For that one golden summer, my perfect pony was my only friend.
The Good Life Starts With What You’ve Got
Half a century later, I still believe you have to take dreams by the scruff of the throat and if necessary, rearrange all the moveable parts of your life until you can create what might at first be an illusion of your longed for life, but will eventually become your own version.
How and why my parents undertook a move to the country on one blue collar wage, I didn’t ever really ask.
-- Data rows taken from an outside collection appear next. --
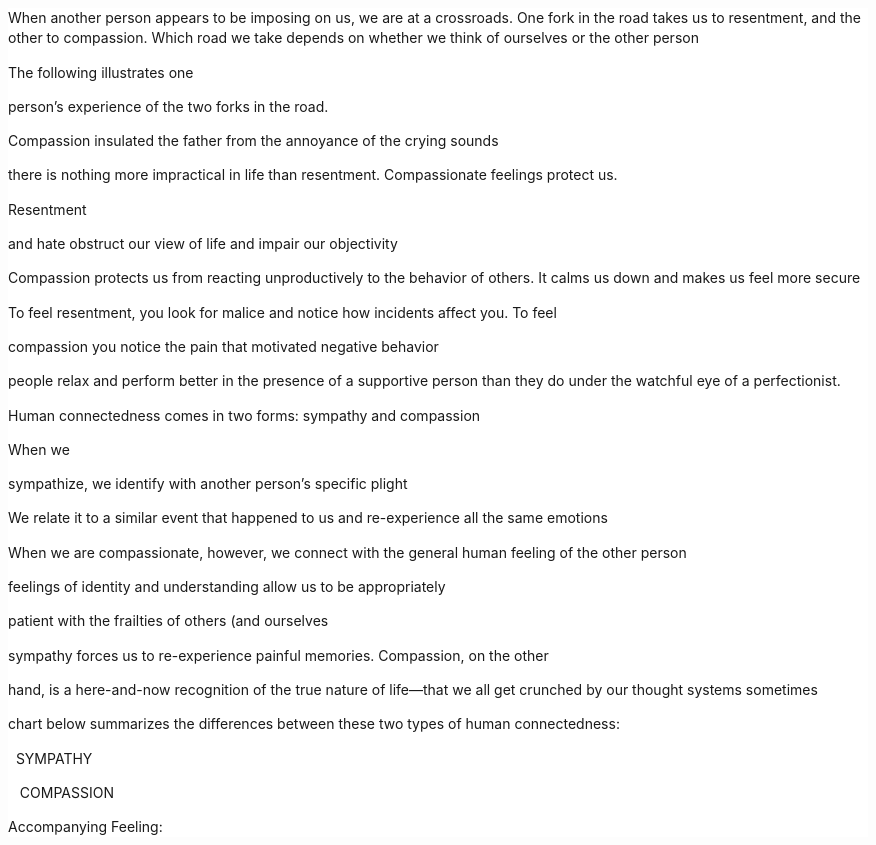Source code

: When another person appears to be imposing on us, we are at a
crossroads. One fork in the road takes us to resentment, and the other
to compassion. Which road we take depends on whether we think of
ourselves or the other person

The following illustrates one

person’s experience of the two forks in the road.

Compassion insulated the father from the annoyance of the crying
sounds

there is nothing more impractical in life than resentment.
Compassionate feelings protect us.

Resentment

and hate obstruct our view of life and impair our objectivity

Compassion protects us from reacting unproductively to the behavior of
others. It calms us down and makes us feel more secure

To feel resentment, you look for malice and notice how incidents
affect you. To feel

compassion you notice the pain that motivated negative behavior

people relax and perform better in the presence of a supportive person
than they do under the watchful eye of a perfectionist.

Human connectedness comes in two forms: sympathy and compassion

When we

sympathize, we identify with another person’s specific plight

We relate it to a similar event that happened to us and re-experience
all the same emotions

When we are compassionate, however, we connect with the general human
feeling of the other person

feelings of identity and understanding allow us to be appropriately

patient with the frailties of others (and ourselves

sympathy forces us to re-experience painful memories. Compassion, on
the other

hand, is a here-and-now recognition of the true nature of life—that we
all get crunched by our thought systems sometimes

chart below summarizes the differences between these two types of
human connectedness:

 
SYMPATHY

 
 COMPASSION

Accompanying Feeling:
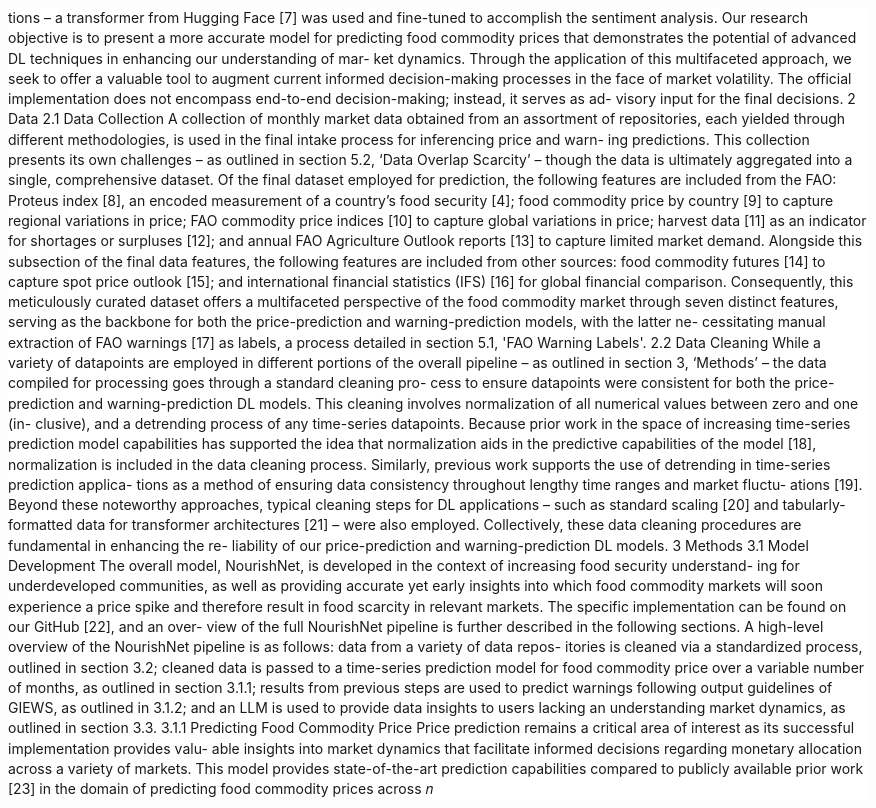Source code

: tions – a transformer from Hugging Face [7] was used and fine-tuned to accomplish the sentiment
analysis.
Our research objective is to present a more accurate model for predicting food commodity prices
that demonstrates the potential of advanced DL techniques in enhancing our understanding of mar-
ket dynamics. Through the application of this multifaceted approach, we seek to offer a valuable
tool to augment current informed decision-making processes in the face of market volatility. The
official implementation does not encompass end-to-end decision-making; instead, it serves as ad-
visory input for the final decisions.
2 Data
2.1 Data Collection
A collection of monthly market data obtained from an assortment of repositories, each yielded
through different methodologies, is used in the final intake process for inferencing price and warn-
ing predictions. This collection presents its own challenges – as outlined in section 5.2, ‘Data
Overlap Scarcity’ – though the data is ultimately aggregated into a single, comprehensive dataset.
Of the final dataset employed for prediction, the following features are included from the FAO:
Proteus index [8], an encoded measurement of a country’s food security [4]; food commodity price
by country [9] to capture regional variations in price; FAO commodity price indices [10] to capture
global variations in price; harvest data [11] as an indicator for shortages or surpluses [12]; and
annual FAO Agriculture Outlook reports [13] to capture limited market demand. Alongside this
subsection of the final data features, the following features are included from other sources: food
commodity futures [14] to capture spot price outlook [15]; and international financial statistics
(IFS) [16] for global financial comparison. Consequently, this meticulously curated dataset offers
a multifaceted perspective of the food commodity market through seven distinct features, serving
as the backbone for both the price-prediction and warning-prediction models, with the latter ne-
cessitating manual extraction of FAO warnings [17] as labels, a process detailed in section 5.1,
'FAO Warning Labels'.
2.2 Data Cleaning
While a variety of datapoints are employed in different portions of the overall pipeline – as outlined
in section 3, ‘Methods’ – the data compiled for processing goes through a standard cleaning pro-
cess to ensure datapoints were consistent for both the price-prediction and warning-prediction DL
models. This cleaning involves normalization of all numerical values between zero and one (in-
clusive), and a detrending process of any time-series datapoints. Because prior work in the space
of increasing time-series prediction model capabilities has supported the idea that normalization
aids in the predictive capabilities of the model [18], normalization is included in the data cleaning
process. Similarly, previous work supports the use of detrending in time-series prediction applica-
tions as a method of ensuring data consistency throughout lengthy time ranges and market fluctu-
ations [19]. Beyond these noteworthy approaches, typical cleaning steps for DL applications –
such as standard scaling [20] and tabularly-formatted data for transformer architectures [21] – were
also employed. Collectively, these data cleaning procedures are fundamental in enhancing the re-
liability of our price-prediction and warning-prediction DL models.
3 Methods
3.1 Model Development
The overall model, NourishNet, is developed in the context of increasing food security understand-
ing for underdeveloped communities, as well as providing accurate yet early insights into which
food commodity markets will soon experience a price spike and therefore result in food scarcity
in relevant markets. The specific implementation can be found on our GitHub [22], and an over-
view of the full NourishNet pipeline is further described in the following sections.
A high-level overview of the NourishNet pipeline is as follows: data from a variety of data repos-
itories is cleaned via a standardized process, outlined in section 3.2; cleaned data is passed to a
time-series prediction model for food commodity price over a variable number of months, as
outlined in section 3.1.1; results from previous steps are used to predict warnings following output
guidelines of GIEWS, as outlined in 3.1.2; and an LLM is used to provide data insights to users
lacking an understanding market dynamics, as outlined in section 3.3.
3.1.1 Predicting Food Commodity Price
Price prediction remains a critical area of interest as its successful implementation provides valu-
able insights into market dynamics that facilitate informed decisions regarding monetary allocation
across a variety of markets. This model provides state-of-the-art prediction capabilities compared
to publicly available prior work [23] in the domain of predicting food commodity prices across 𝑛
Being a ghastly teenager, I just took it for granted. My mother I think enjoyed her first few years in the job, but later grew to hate it. Other things happened, and my father went to work abroad to get them out of the next financial crisis that hit. But for that short period, they refused to be told. They knew there was a way they could give themselves, and me, a foot into a life we longed for, and they did it.
How much do you want to make this simple life for yourself? There’s a way. There’s always a way.



This is beautiful, Jackie. A story that can only be told now at your perfect age.
Wonderful wonderful writing and a fascinating story! How did you sabotage yourself btw? I was a straight A student and terribly bullied at school so your story resonated and the message you give is so true! Im building my greenhouse/kitchen wall. I need to get chickens and 2 sheep. I have very litle land (our house stands on half an acre) but I shall make do!